3.3. Com’è stato anche recentemente ribadito da questa Sezione (sentt. nn. 193-5180/2024), con considerazioni integralmente applicabili alla causa qui in scrutinio, gli elementi di fatto valorizzati dal provvedimento prefettizio devono essere valutati non atomisticamente, ma in chiave unitaria, secondo il canone inferenziale – che è alla base della teoria della prova indiziaria – quae singula non prosunt, collecta iuvant, al fine di valutare l’esistenza o meno di un pericolo di una permeabilità dell’impresa dell’appellante a possibili tentativi di infiltrazione da parte della criminalità organizzata, secondo la valutazione di tipo induttivo che la norma attributiva rimette al potere cautelare dell’amministrazione, il cui esercizio va scrutinato alla stregua della pacifica giurisprudenza di questa Sezione (ex multis, Consiglio di Stato, sez. III, sentenza n. 759/2019; n. 4837/2020 e n. 4951/2020).

4. Per quanto detto, a parere del Collegio, le statuizioni del Giudice di prime cure resistono alle censure proposte e la valutazione esperita dall’amministrazione nel decreto impugnato appare pienamente conforme al paradigma normativo.

5. La presente decisione è stata assunta tenendo conto dell’ormai consolidato “principio della ragione più liquida“, corollario del principio di economia processuale (cfr. Cons. Stato, Ad. pl., 5 gennaio 2015, n. 5, nonché Cass., Sez. un., 12 dicembre 2014, n. 26242), che ha consentito di derogare all’ordine logico di esame delle questioni e tenuto conto che le questioni sopra vagliate esauriscono la vicenda sottoposta alla Sezione, essendo stati toccati tutti gli aspetti rilevanti a norma dell’art. 112 c.p.c., in aderenza al principio sostanziale di corrispondenza tra il chiesto e pronunciato (come chiarito dalla giurisprudenza costante, ex plurimis, per le affermazioni più risalenti, Cass. civ., Sez. II, 22 marzo 1995, n. 3260, e, per quelle più recenti, Cass. civ., Sez. V, 16 maggio 2012, n. 7663, e per il Consiglio di Stato, Sez. VI, 19 gennaio 2022, n. 339), con la conseguenza che gli argomenti di doglianza non espressamente esaminati sono stati dal Collegio ritenuti non rilevanti ai fini della decisione e comunque inidonei a supportare una conclusione di tipo diverso.

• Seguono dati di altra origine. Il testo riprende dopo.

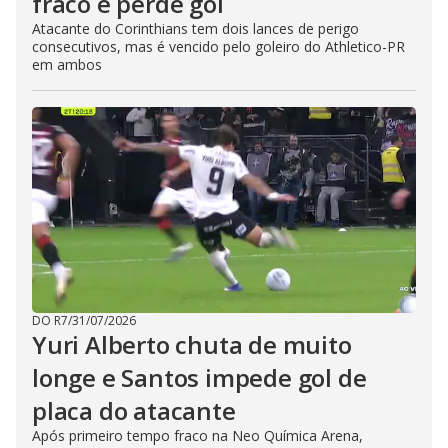
fraco e perde gol
Atacante do Corinthians tem dois lances de perigo
consecutivos, mas é vencido pelo goleiro do Athletico-PR
em ambos
DO R7
/
31/07/2026
Yuri Alberto chuta de muito
longe e Santos impede gol de
placa do atacante
Após primeiro tempo fraco na Neo Química Arena,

6. In conclusione, si ritiene di dover respingere l’appello, con conferma della sentenza di primo grado qui gravata.

7. Le spese seguono la soccombenza e si liquidano come da dispositivo.

P.Q.M.

Il Consiglio di Stato in sede giurisdizionale (Sezione Terza), definitivamente pronunciando sull’appello, come in epigrafe proposto, lo respinge.

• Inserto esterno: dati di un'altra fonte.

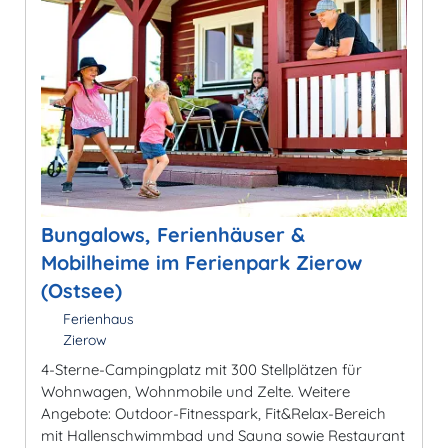
Bungalows, Ferienhäuser &
Mobilheime im Ferienpark Zierow
(Ostsee)
Ferienhaus
Zierow
4-Sterne-Campingplatz mit 300 Stellplätzen für
Wohnwagen, Wohnmobile und Zelte. Weitere
Angebote: Outdoor-Fitnesspark, Fit&Relax-Bereich
mit Hallenschwimmbad und Sauna sowie Restaurant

Condanna il ricorrente alla rifusione delle spese e degli onorari del giudizio, che liquida nella somma di euro 3.000,00 (tremila/00), oltre accessori di legge.

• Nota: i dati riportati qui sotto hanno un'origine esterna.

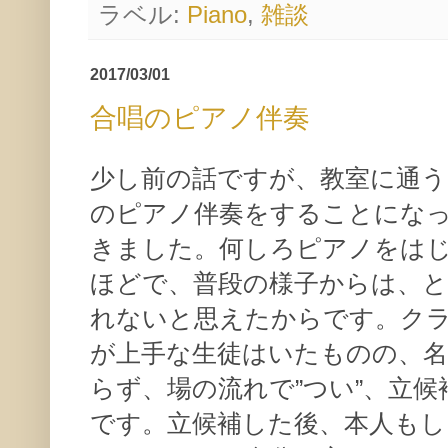
ラベル:
Piano
,
雑談
2017/03/01
合唱のピアノ伴奏
少し前の話ですが、教室に通う
のピアノ伴奏をすることにな
きました。何しろピアノをはじ
ほどで、普段の様子からは、
れないと思えたからです。ク
が上手な生徒はいたものの、名
らず、場の流れで”つい”、立
です。立候補した後、本人も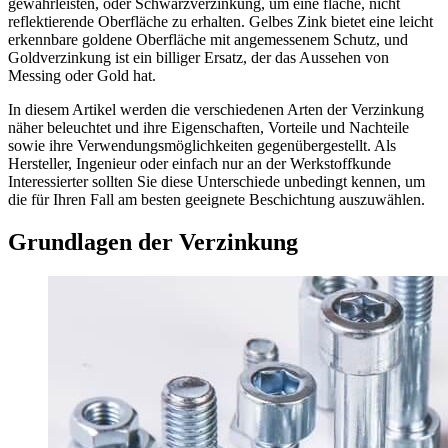
gewährleisten, oder Schwarzverzinkung, um eine flache, nicht
reflektierende Oberfläche zu erhalten. Gelbes Zink bietet eine leicht
erkennbare goldene Oberfläche mit angemessenem Schutz, und
Goldverzinkung ist ein billiger Ersatz, der das Aussehen von
Messing oder Gold hat.
In diesem Artikel werden die verschiedenen Arten der Verzinkung
näher beleuchtet und ihre Eigenschaften, Vorteile und Nachteile
sowie ihre Verwendungsmöglichkeiten gegenübergestellt. Als
Hersteller, Ingenieur oder einfach nur an der Werkstoffkunde
Interessierter sollten Sie diese Unterschiede unbedingt kennen, um
die für Ihren Fall am besten geeignete Beschichtung auszuwählen.
Grundlagen der Verzinkung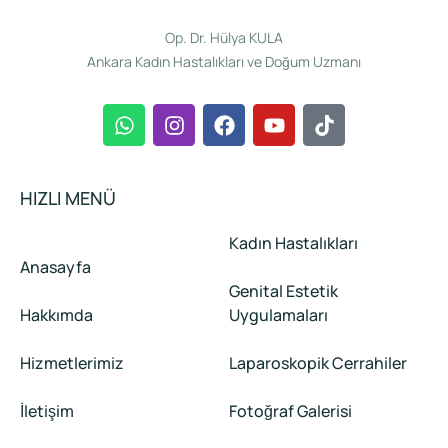
Op. Dr. Hülya KULA
Ankara Kadın Hastalıkları ve Doğum Uzmanı
HIZLI MENÜ
Kadın Hastalıkları
Anasayfa
Genital Estetik
Hakkımda
Uygulamaları
Hizmetlerimiz
Laparoskopik Cerrahiler
İletişim
Fotoğraf Galerisi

Ordina che la presente sentenza sia eseguita dall’autorità amministrativa.

Ritenuto che sussistano i presupposti di cui all’articolo 52, commi 1 e 2, del decreto legislativo 30 giugno 2003, n. 196 (e degli articoli 5 e 6 del Regolamento (UE) 2016/679 del Parlamento europeo e del Consiglio del 27 aprile 2016), a tutela dei diritti o della dignità della parte interessata, manda alla Segreteria di procedere all’oscuramento delle generalità.